CREATE TABLE iot_example ( NAME VARCHAR (50), ADDRESS VARCHAR (70), CONSTRAINT PK_NAME PRIMARY KEY (NAME)) ORGANIZATION INDEX;
Indexes are created on the tables to improve the performance of the query on the table. Indexes are usually created by analyzing the queries. That means, it checks most frequently used columns in the WHERE clause, number of records in the table, uniqueness of the column values, selectivity of the column etc. But there is few guidelines while creating indexes on a table so that query will perform better.
In a typical table, records are sorted based on the Primary key of the table and stored in the disk. But when clustered index are created on the column of the table, then records are sorted based on clustered index column and stored in the disk. In other words, clustered index determines the order of the records stored in the disk.
Suppose we have created clustered index on the PHONE_NUMBER column in the EMPLOYEES table. Then all EMPLOYEES records are sorted based on the PHONE_NUMBER in the disk and then index mapping is created. So, now if we write any query to search some sequence of phone numbers of employee – say, less than or equal to, greater than or equal to, less than, greater than etc, then it will be easy to retrieve all the records. Because, once first record is fetched, rests of the records are present immediate next to it. We need not fetch again for rest of the records.
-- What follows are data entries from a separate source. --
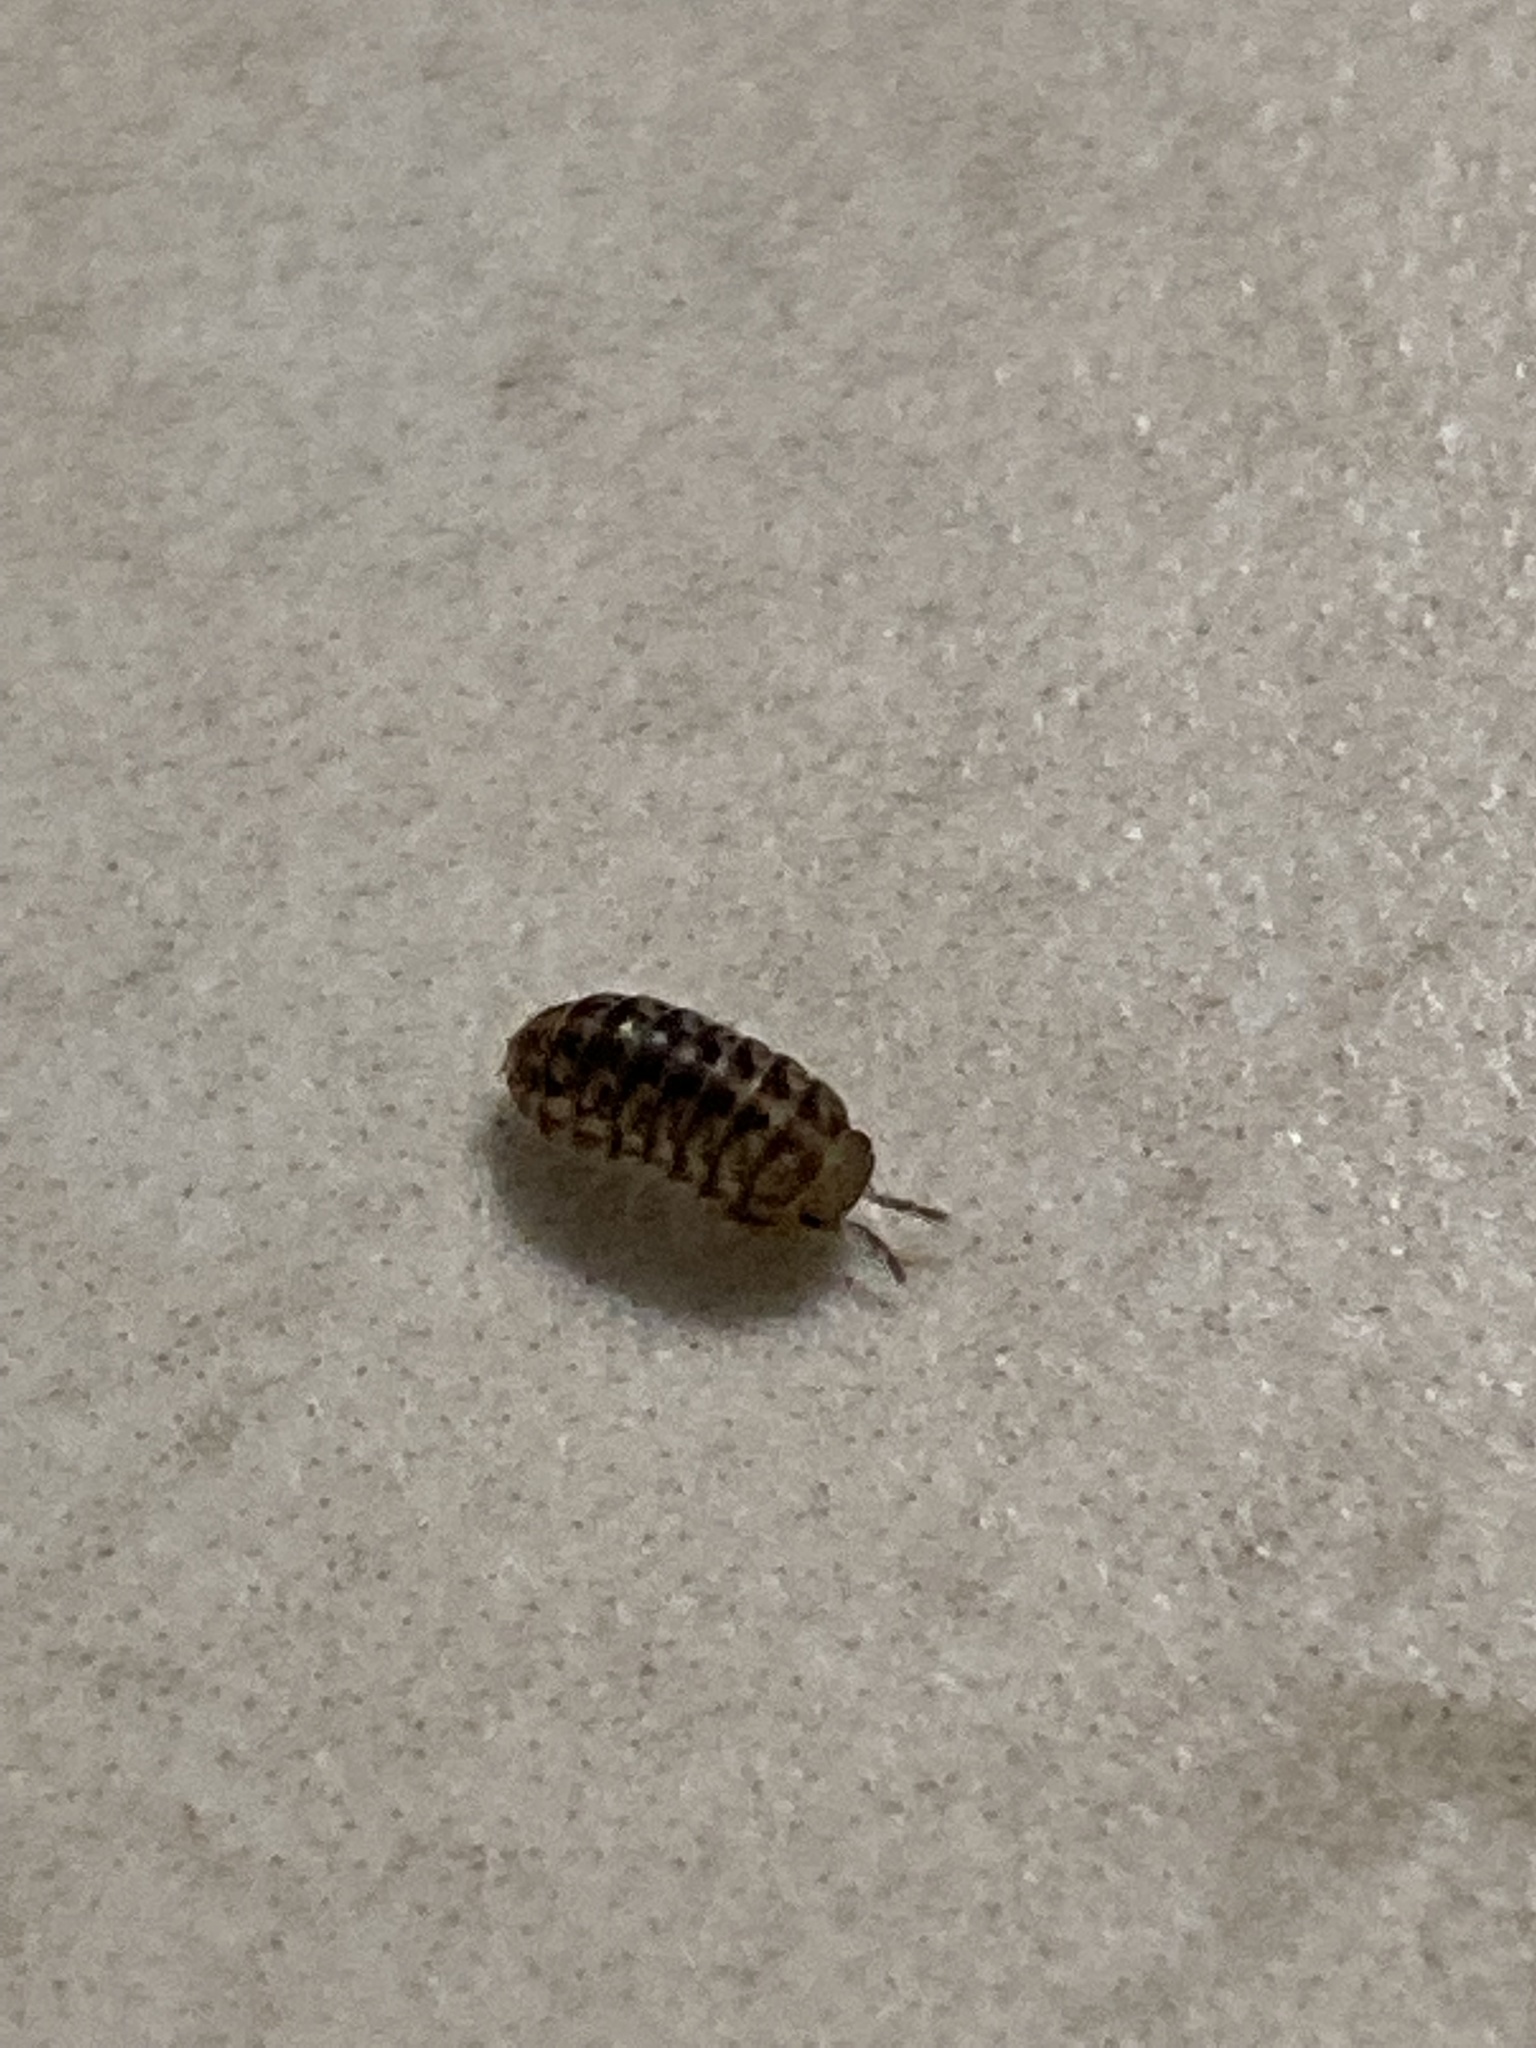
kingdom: Animalia
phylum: Arthropoda
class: Malacostraca
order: Isopoda
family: Armadillidae
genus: Venezillo
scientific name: Venezillo parvus
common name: Pillbug
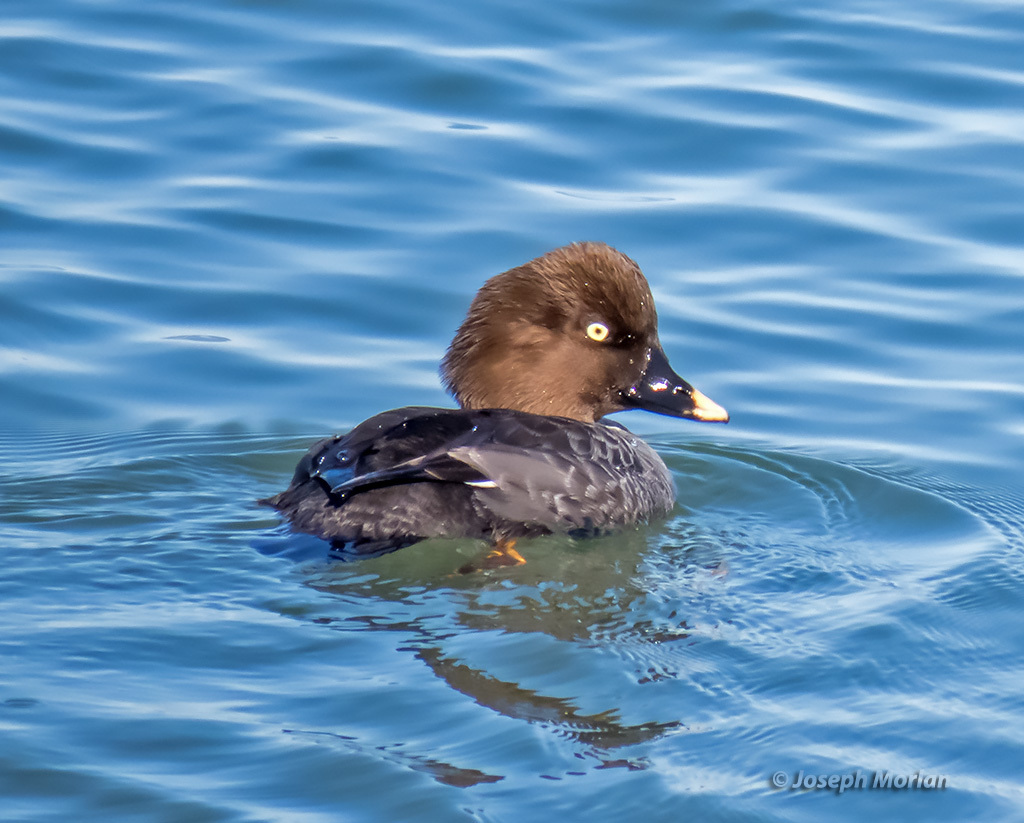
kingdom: Animalia
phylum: Chordata
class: Aves
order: Anseriformes
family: Anatidae
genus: Bucephala
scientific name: Bucephala clangula
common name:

These types of indexes are useful when index column has multiple related values. For example, for a student in a class have marks for various different subjects, say, 5 subjects. That means each student will have marks for 5 subjects. So, if we have to find total marks of each student, and imagine all of 5 subject marks are scattered in the DB, then it will take lot of time to calculate his marks.
Instead, if we have clustered index on student name or id, then whole data will be sorted based on name or id in the disk. That means, when we fetch marks for one student, all his marks will be available one after the other. We need not fetch entire table for all 5 marks five times for each student.
When there is a new rows entered, for which indexed column has some in-between value, then in order to maintain the sorted order, entire records needs to be shifted. Similarly, when there is an update on the column on which clustered index is created, we need to move the records so that it maintains sorted order. Therefore, clustered indexes are created on primary key or foreign key columns, for which there very less like hood of update.
If a table has clustered index, then its records are sorted based on the column on which clustered index is created. Therefore, if we create multiple clustered index, we cannot sort the table record for all those columns. Only one time sorting based one column for which clustering are done is valid.